SELECTED EXTRACT =>
==============================
The Boston Public Health Commission defines it as a drink that has any kind of caloric sweetener added to it. Most sugar-sweetened drinks have little or no nutritional value. Some examples are sodas and other carbonated soft drinks; energy or sports drinks; fruit drinks and fruit punches; sweetened coffee and tea drinks and sweetened milk and milk alternatives like chocolate milk or vanilla soy milk.

Sweet drinks rarely make you feel full, so you probably won’t eat less than usual to compensate for the extra calories you’ve sipped. This can quickly add up. According to the Harvard School of Public Health, a can of soda averages 150 calories. Unless you eat less or exercise more to balance those calories, a single soda a day can pack 15 extra pounds onto your body per year. What’s more, studies show higher consumption of sugar-sweetened drinks raises risks for developing diabetes, heart disease, gout, tooth decay and other ailments.

Bigger gulps containing 20 ounces of soft drinks have closer to 250 calories and 16 teaspoons of sugar, notes the Boston Public Health Commission. That far exceeds the American Heart Association’s healthy eating guidelines, which recommend no more than 6 to 9 teaspoons per day of added sugars in foods and beverages.

Which healthy drinks could I choose instead?

Sugar-free diet drinks

Sugar-free diet drinks promise all the sweetness at few — or zero — calories. Sounds like a win-win, right? Not quite. Artificially sweetened drinks may condition taste buds to crave sweet foods, warn experts at Harvard School of Public Health. That cycle is hard to break. Just as with any high-calorie food, skip these drinks or make them an occasional treat.
==============================
DATASET ENTRIES =>
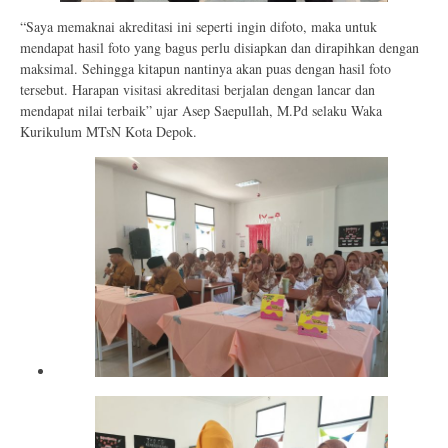
“Saya memaknai akreditasi ini seperti ingin difoto, maka untuk
mendapat hasil foto yang bagus perlu disiapkan dan dirapihkan dengan
maksimal. Sehingga kitapun nantinya akan puas dengan hasil foto
tersebut. Harapan visitasi akreditasi berjalan dengan lancar dan
mendapat nilai terbaik” ujar Asep Saepullah, M.Pd selaku Waka
Kurikulum MTsN Kota Depok.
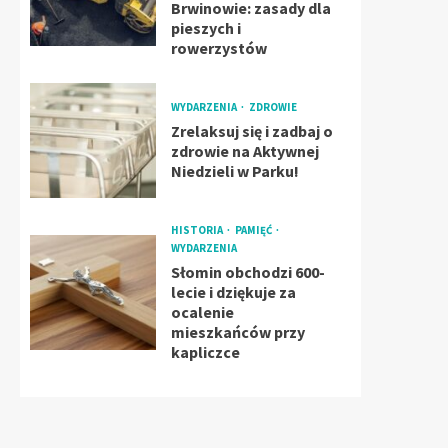
Brwinowie: zasady dla
pieszych i
rowerzystów
WYDARZENIA
ZDROWIE
Zrelaksuj się i zadbaj o
zdrowie na Aktywnej
Niedzieli w Parku!
HISTORIA
PAMIĘĆ
WYDARZENIA
Słomin obchodzi 600-
lecie i dziękuje za
ocalenie
mieszkańców przy
kapliczce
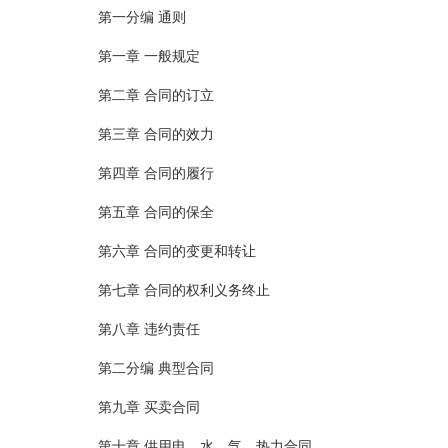
第一分编 通则
第一章 一般规定
第二章 合同的订立
第三章 合同的效力
第四章 合同的履行
第五章 合同的保全
第六章 合同的变更和转让
第七章 合同的权利义务终止
第八章 违约责任
第二分编 典型合同
第九章 买卖合同
第十章 供用电、水、气、热力合同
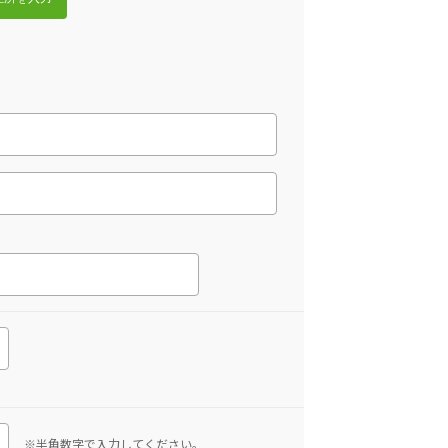
※半角数字で入力してください。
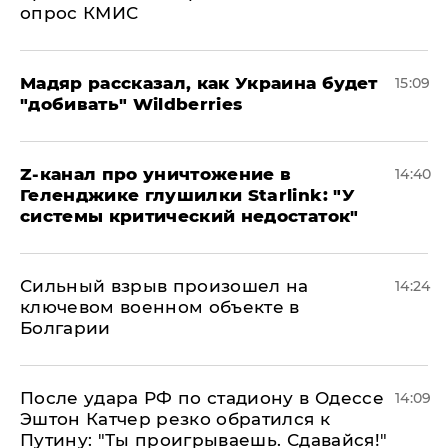
опрос КМИС
Мадяр рассказал, как Украина будет
15:09
"добивать" Wildberries
Z-канал про уничтожение в
14:40
Геленджике глушилки Starlink: "У
системы критический недостаток"
Сильный взрыв произошел на
14:24
ключевом военном объекте в
Болгарии
После удара РФ по стадиону в Одессе
14:09
Эштон Катчер резко обратился к
Путину: "Ты проигрываешь. Сдавайся!"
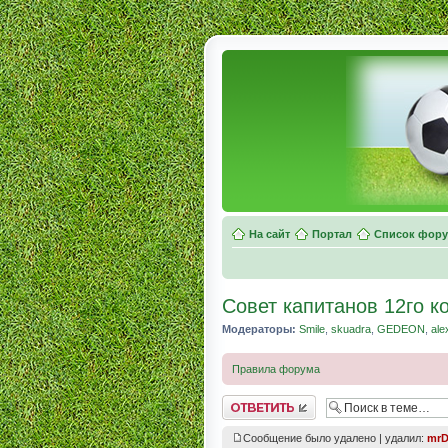
На сайт
Портал
Список фор
Совет капитанов 12го 
Модераторы:
Smile
,
skuadra
,
GEDEON
,
ale
Правила форума
Комментировать
Сообщение было удалено | удалил:
mrD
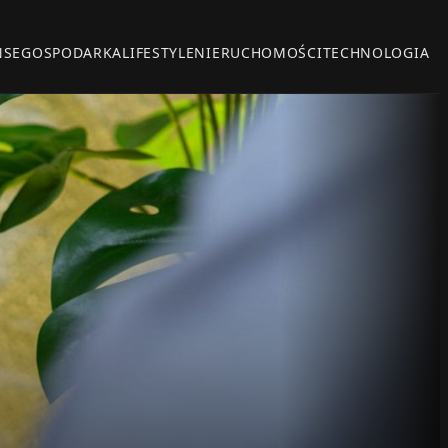
NSE
GOSPODARKA
LIFESTYLE
NIERUCHOMOŚCI
TECHNOLOGIA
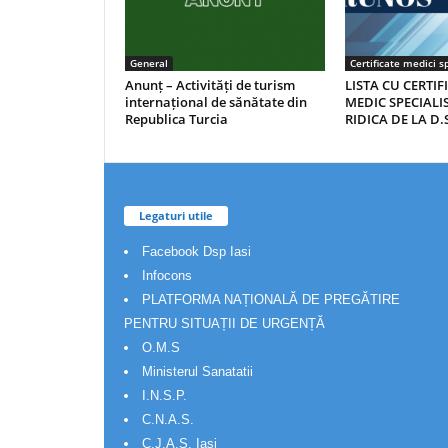
General
Certificate medici sp
Anunț – Activități de turism
LISTA CU CERTIF
internațional de sănătate din
MEDIC SPECIALIS
Republica Turcia
RIDICA DE LA D.S
Legaturi utile
Facebook Dsp Iasi
Infocons
PLATFORMA NAȚIONALĂ DE PREGĂTIRE
PENTRU SITUAȚII DE URGENȚĂ
O.M.S
Ministerul Sanatatii
I.N.S.P.
C.N.A.S.
C.J.A.S. Iasi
==============================
WHAT THIS EXERCISE ASKS =>
1 > Name every organization that the text on sugar-sweetened drinks cites as a source.
2 > Write out the text on sugar-sweetened drinks word for word, from "The Boston Public Health Commission defines" to "vanilla soy milk.".
The listing is not needed for this work.

RESPONSES IN ORDER =>
1 >
Boston Public Health Commission
Harvard School of Public Health
American Heart Association

2 >
The Boston Public Health Commission defines it as a drink that has any kind of caloric sweetener added to it. Most sugar-sweetened drinks have little or no nutritional value. Some examples are sodas and other carbonated soft drinks; energy or sports drinks; fruit drinks and fruit punches; sweetened coffee and tea drinks and sweetened milk and milk alternatives like chocolate milk or vanilla soy milk.